▶ [How to complete this task] Give the listing below again exactly, but without any of its pictures.

▶ [Records for processing]
_ _ _ _ _ _ _
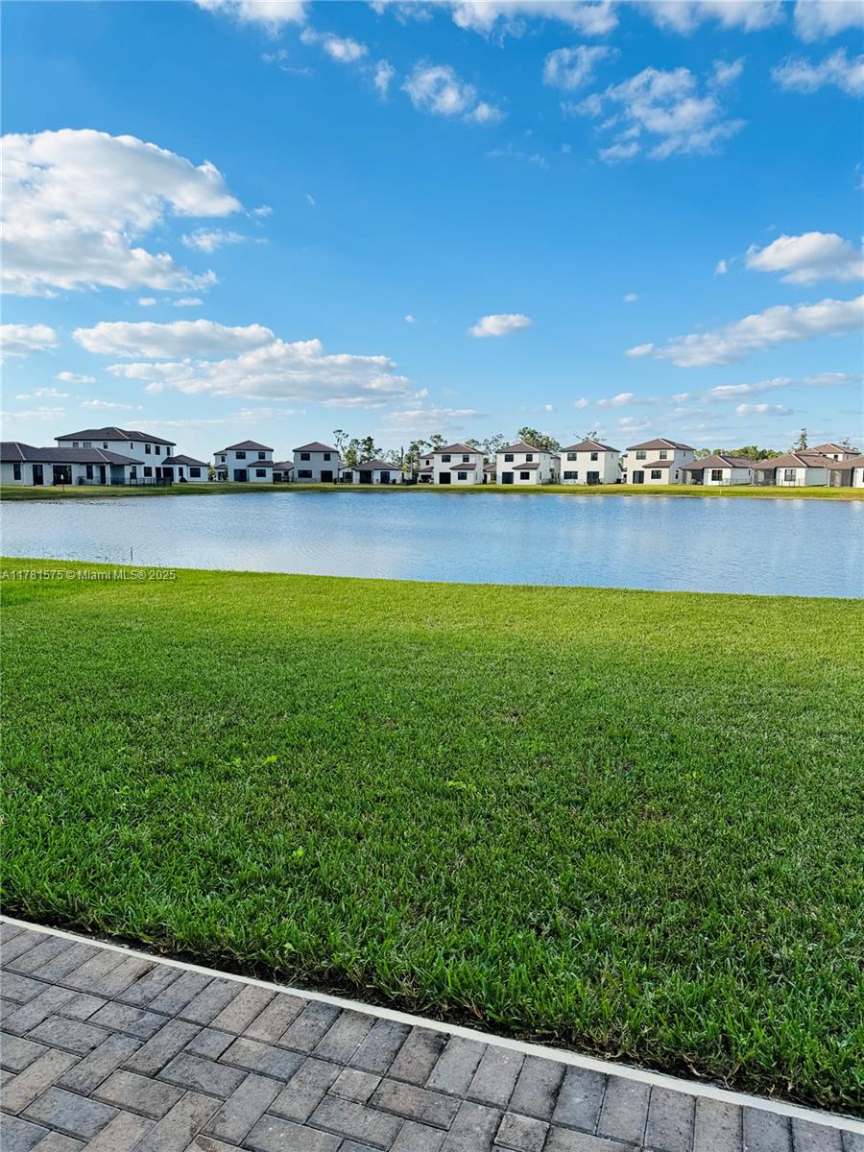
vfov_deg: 71.6
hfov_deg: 56.8
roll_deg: +0.3
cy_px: 576
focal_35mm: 24
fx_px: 799
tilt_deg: -7.1
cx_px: 432
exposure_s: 1/3597
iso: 80
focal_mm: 6.76
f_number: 1.78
_ _ _ _ _ _ _
▶ [Completed exercise]
vfov_deg: 71.6
hfov_deg: 56.8
roll_deg: +0.3
cy_px: 576
focal_35mm: 24
fx_px: 799
tilt_deg: -7.1
cx_px: 432
exposure_s: 1/3597
iso: 80
focal_mm: 6.76
f_number: 1.78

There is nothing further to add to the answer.